あぁ、それならあのカードはあながち間違いじゃないなと頭の片隅で納得する。
しかし、雲雀の頭の大部分は別のことで占められていた。
「……そう。ところであなたはその読み方をどこで教えてもらったの」
努めて静かに問うと、とたんにディーノの口調がしどろもどろになった。
『えぇーっと、仕事で会った相手にな。職場見せてもらった時にちょっと…』
「ふーん、職場…」
雲雀の言葉に他意はなかった。
だが何を勘違いしたのか、ディーノはしおしおと『……スミマセン、賭博です』と『白状』した。

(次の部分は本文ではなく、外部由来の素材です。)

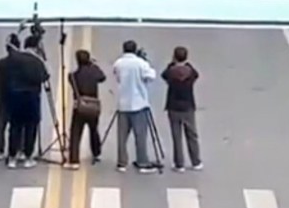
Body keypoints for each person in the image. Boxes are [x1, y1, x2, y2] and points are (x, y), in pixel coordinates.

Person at [113, 40, 158, 173]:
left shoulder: (119, 63)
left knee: (122, 136)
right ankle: (142, 161)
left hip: (123, 104)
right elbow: (151, 76)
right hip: (139, 104)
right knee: (140, 136)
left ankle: (121, 162)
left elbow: (117, 77)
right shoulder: (141, 64)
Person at [5, 34, 50, 169]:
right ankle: (27, 155)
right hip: (31, 97)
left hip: (15, 96)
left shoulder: (15, 58)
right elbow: (44, 77)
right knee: (31, 127)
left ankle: (12, 156)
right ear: (36, 47)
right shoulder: (37, 61)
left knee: (15, 126)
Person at [162, 46, 203, 172]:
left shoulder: (170, 72)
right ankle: (195, 161)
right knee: (192, 135)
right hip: (188, 106)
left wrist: (172, 64)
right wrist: (187, 63)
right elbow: (196, 73)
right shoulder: (190, 73)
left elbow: (164, 74)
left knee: (176, 136)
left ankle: (179, 163)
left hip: (173, 106)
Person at [66, 49, 105, 169]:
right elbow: (102, 77)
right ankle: (96, 152)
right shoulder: (94, 73)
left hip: (80, 106)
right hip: (93, 105)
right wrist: (93, 65)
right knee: (94, 130)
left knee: (75, 132)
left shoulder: (72, 76)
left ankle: (74, 160)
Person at [0, 34, 20, 160]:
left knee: (0, 126)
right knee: (16, 126)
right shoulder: (20, 64)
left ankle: (0, 150)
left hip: (1, 98)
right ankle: (16, 149)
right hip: (17, 98)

ディーノは、花札の手の一つを指す言葉として教えられ、俗語として普通に使われていると聞いたから書いてしまったと歯切れ悪く語った。
それを聞いて雲雀は少しホッとした。
イタリア人のディーノが知っている言葉を知らないとは日本人として恥ずかしいのではないかとドキドキしていたのだ。
だが、花札なんて興味を持ったこともないものだから雲雀が知らなくてもおかしくない。
度々感じていたが、ディーノはマフィアのボスだとうそぶくくせに雲雀には裏の面を隠したがる。
今回もどうやら賭け事絡みとあって言い出しにくかったようだが、二人の始まりが命のかかった戦闘への指導だったことを思うと、今更賭け事位でと呆れてしまう。
(なんかもう疲れた…)
言いたいことはたくさんあるが、おそってきた疲労感が雲雀をすっぽりと包んでしまった。
ディーノが紛らわしい字を使ったがために考えさせられたイロイロで、雲雀の気力は空に近い。
ディーノはまだ謝罪を繰り返していたが、【日本語】への理解が足りなかったのはお互い様だ(言ってはやらないが)。
「もういいよ。次の機会があったら例えなんか使わず僕の名前を書いて」
紛らわしいのはこりごりだと内心ため息をつきつつ言うと、電話の向こうから息を飲む気配が伝わってきた。
『…うん、じゃあこれからはちゃんと【恭弥へ】って書くな』
噛み締めるような口調がやけに嬉しそうだ。
ディーノが何に喜んでいるかが分からなくて少し気になったが、とにかく今は問い詰める気力もない。
「そうして。あ、そうだ」
肝心なことを言い忘れるところだった。
まだ中身は見てないけれど、ディーノの贈り物なら雲雀を楽しませてくれるに違いないと知っているから言える。
「プレゼントありがとう」
『どういたしまして。来年も期待しとけよ!』
もらう雲雀より贈るディーノのほうが楽しそうだなと思いながら、一応念のため言っておく。
「来年は手渡しでね」
良い返事が返ってきたのは言うまでもない。



                                   Fin.

                                2013. 5. 20  


最後の方でボスが喜んだのは雲雀たんが
「俺の恭弥」をすんなり受け入れてたからです。
こんなのは本文中で書かないといけませんよね・・・。